START Recorded information

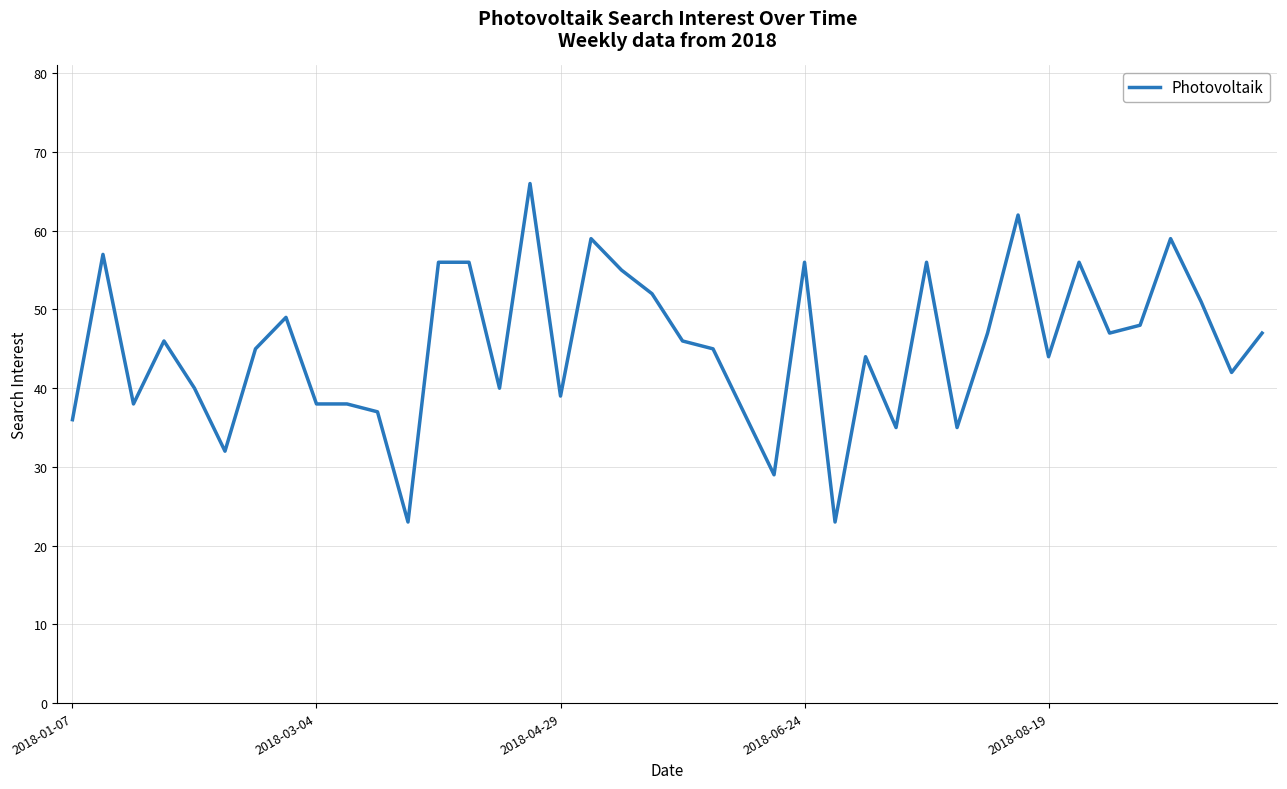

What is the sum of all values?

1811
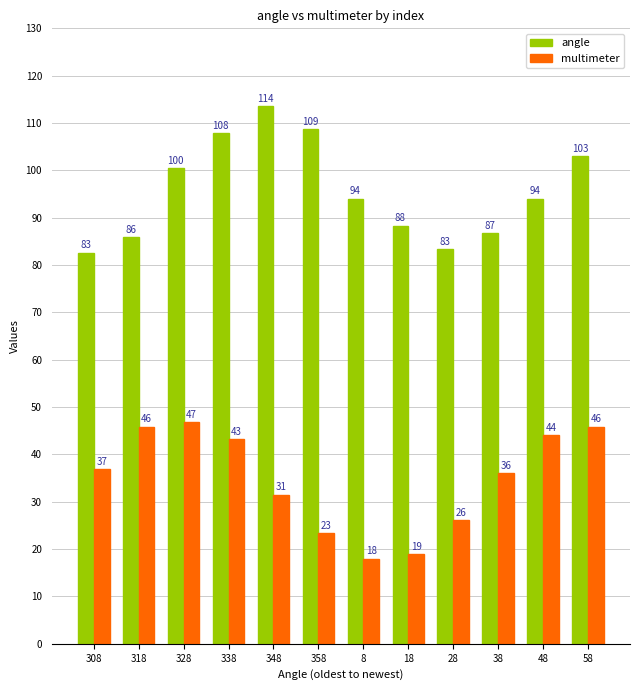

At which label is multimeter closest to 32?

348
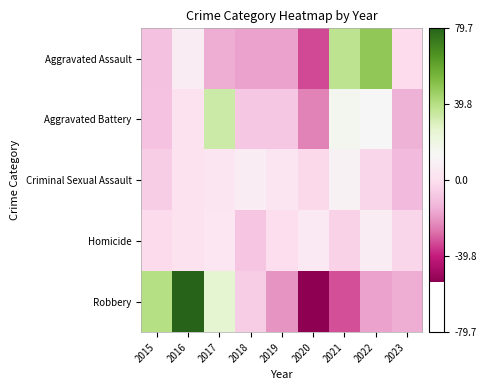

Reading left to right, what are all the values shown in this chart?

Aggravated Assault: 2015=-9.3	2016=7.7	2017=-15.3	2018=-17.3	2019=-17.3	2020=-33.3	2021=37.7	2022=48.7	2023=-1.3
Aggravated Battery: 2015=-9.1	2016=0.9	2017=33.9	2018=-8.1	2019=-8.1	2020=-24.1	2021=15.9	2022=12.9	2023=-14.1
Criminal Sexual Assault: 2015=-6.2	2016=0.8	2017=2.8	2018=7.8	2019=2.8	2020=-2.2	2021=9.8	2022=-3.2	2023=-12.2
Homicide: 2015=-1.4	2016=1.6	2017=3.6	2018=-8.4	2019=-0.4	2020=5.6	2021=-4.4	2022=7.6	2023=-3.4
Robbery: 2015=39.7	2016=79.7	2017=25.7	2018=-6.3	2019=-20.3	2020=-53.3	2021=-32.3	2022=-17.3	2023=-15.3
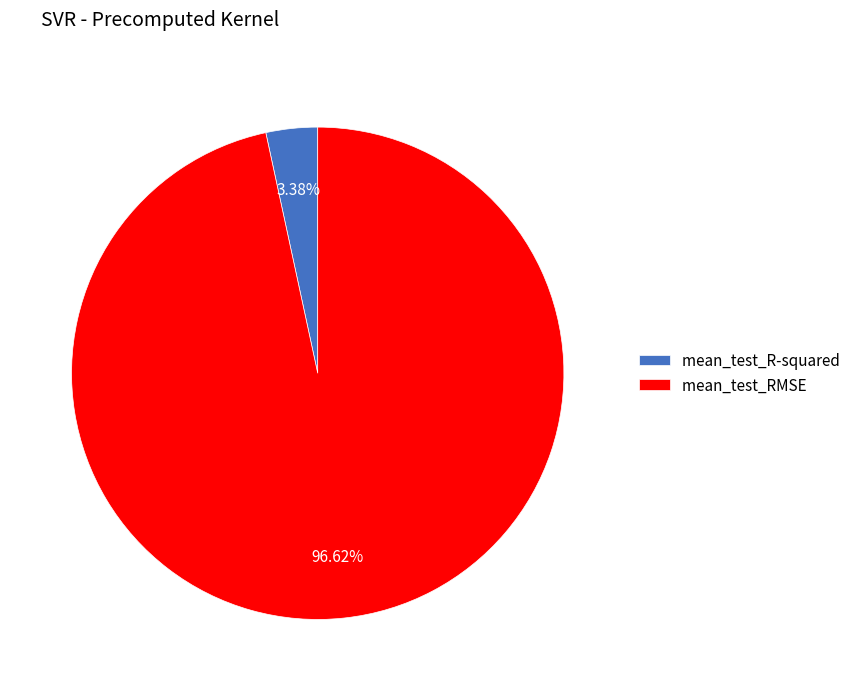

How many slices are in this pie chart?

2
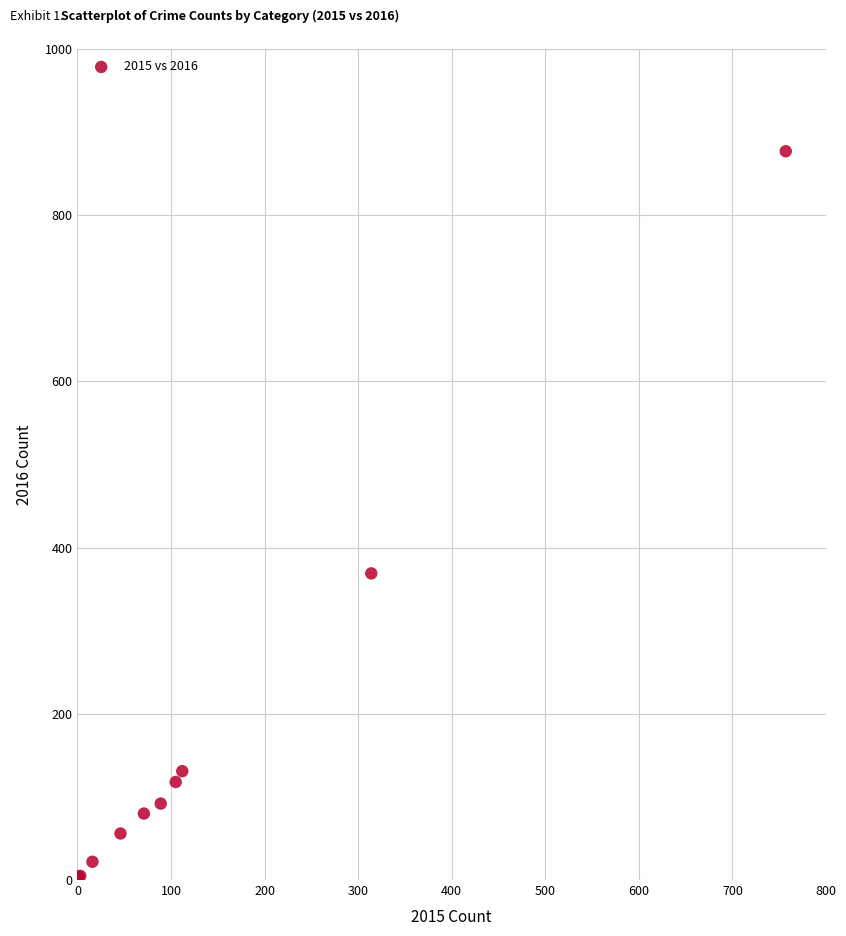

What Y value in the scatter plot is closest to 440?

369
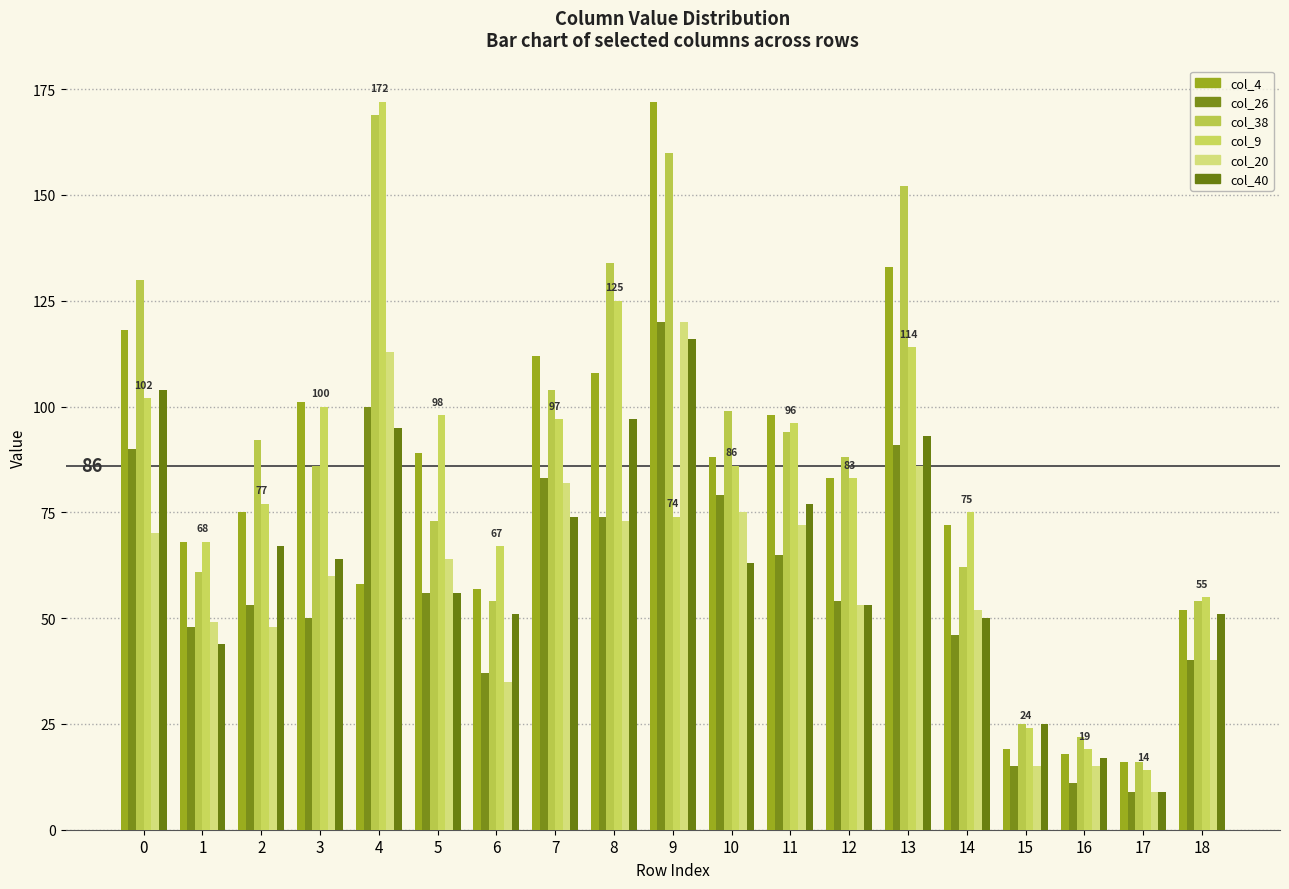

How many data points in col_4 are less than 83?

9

END Recorded information

• [The task] Please repeat the listing word for word, starting at the line that contains "Reading left to" and ending with the last line of the listing. Leave out the pictures.

• [Response for this exercise]
Reading left to right, what are all the values shown in this chart?

Aggravated Assault: 2015=-9.3	2016=7.7	2017=-15.3	2018=-17.3	2019=-17.3	2020=-33.3	2021=37.7	2022=48.7	2023=-1.3
Aggravated Battery: 2015=-9.1	2016=0.9	2017=33.9	2018=-8.1	2019=-8.1	2020=-24.1	2021=15.9	2022=12.9	2023=-14.1
Criminal Sexual Assault: 2015=-6.2	2016=0.8	2017=2.8	2018=7.8	2019=2.8	2020=-2.2	2021=9.8	2022=-3.2	2023=-12.2
Homicide: 2015=-1.4	2016=1.6	2017=3.6	2018=-8.4	2019=-0.4	2020=5.6	2021=-4.4	2022=7.6	2023=-3.4
Robbery: 2015=39.7	2016=79.7	2017=25.7	2018=-6.3	2019=-20.3	2020=-53.3	2021=-32.3	2022=-17.3	2023=-15.3

How many slices are in this pie chart?

2

What Y value in the scatter plot is closest to 440?

369

How many data points in col_4 are less than 83?

9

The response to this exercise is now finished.